Cytat Zamieszczone przez muflon
Na razie to nic nie udowodniłeś. Pokaż to na piśmie, z podpisem i pieczątką. To spora różnica w stosunku do "tata policjant spytał rzecznika", zwłaszcza w kontekście konfrontacji na ulicy.
Prosze na pismie:

http://www.polbox.com/o/ogre/foto/pr...oautorskie.htm

USTAWA
z dnia 4 lutego 1994 r.
o prawie autorskim i prawach pokrewnych
(Dz. U. nr 24, z dnia 23 lutego 1994)

Rozdzial 10 , Artykul 81, punkt 2 :

Zezwolenia nie wymaga rozpowszechnianie wizerunku:

1) osoby powszechnie znanej, jeżeli wizerunek wykonano w związku z pełnieniem przez nią funkcji publicznych, w szczególności politycznych, społecznych, zawodowych,
2) osoby stanowiącej jedynie szczegół całości takiej jak zgromadzenie, krajobraz, publiczna impreza.

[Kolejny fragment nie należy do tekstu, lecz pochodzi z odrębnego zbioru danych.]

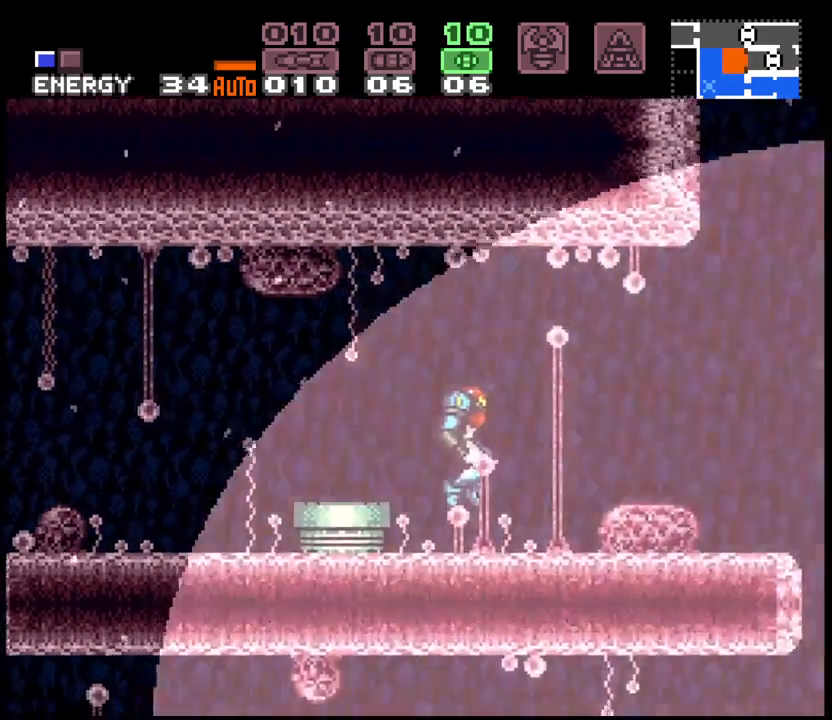
{"dt_ms": 500, "buttons": ["A", "DPAD_RIGHT"], "events": []}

Czacha lubi sie rowniez powolywac na caly Rozdzial 11 tej ustawy
Powyzsze dotycza _rozpowszechniania_ zdjec.

Jesli Policjanci by byli nadgorliwi - poprosic o numerki sluzbowe i podstawe prawna.
Muflon - do udowadniania prawdziwosci tej ustawy nie musze miec chyba pisma i pieczatki rzecznika Policji?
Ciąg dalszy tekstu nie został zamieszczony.